Directions> Please copy out the material word for word, from its beginning through the line containing "text_box T3 [817, 847, 893, 923]", including that line. Leave the pictures out of your copy.

+++

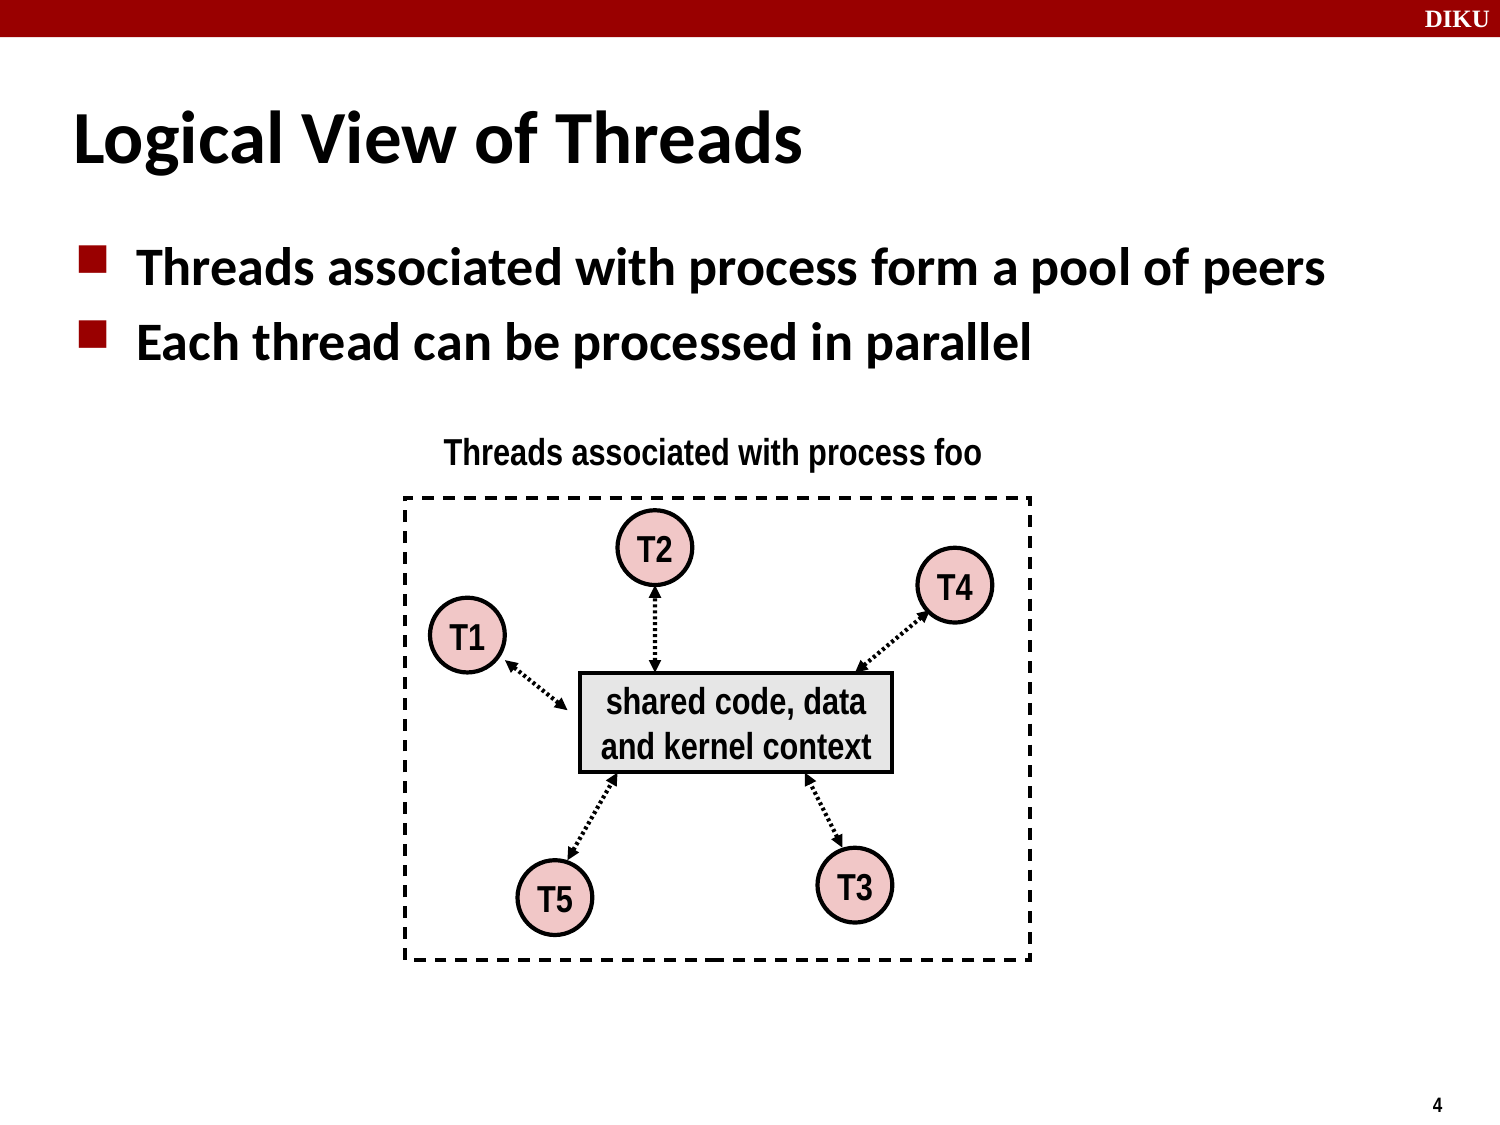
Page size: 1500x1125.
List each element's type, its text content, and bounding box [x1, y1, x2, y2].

text_box T4 [917, 547, 993, 623]
text_box Threads associated with process form a pool of peers Each thread can be processed in parallel [65, 223, 1361, 1039]
text_box Logical View of Threads [58, 71, 1304, 197]
text_box T5 [517, 860, 593, 936]
text_box T3 [817, 847, 893, 923]
text_box T2 [617, 510, 693, 585]
text_box T1 [429, 597, 505, 673]
text_box shared code, data and kernel context [579, 672, 893, 773]
text_box Threads associated with process foo [429, 420, 997, 481]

+++

Solution to this problem>
Page size: 1500x1125.
List each element's type, its text content, and bounding box [x1, y1, x2, y2].

text_box T4 [917, 547, 993, 623]
text_box Threads associated with process form a pool of peers Each thread can be processed in parallel [65, 223, 1361, 1039]
text_box Logical View of Threads [58, 71, 1304, 197]
text_box T5 [517, 860, 593, 936]
text_box T3 [817, 847, 893, 923]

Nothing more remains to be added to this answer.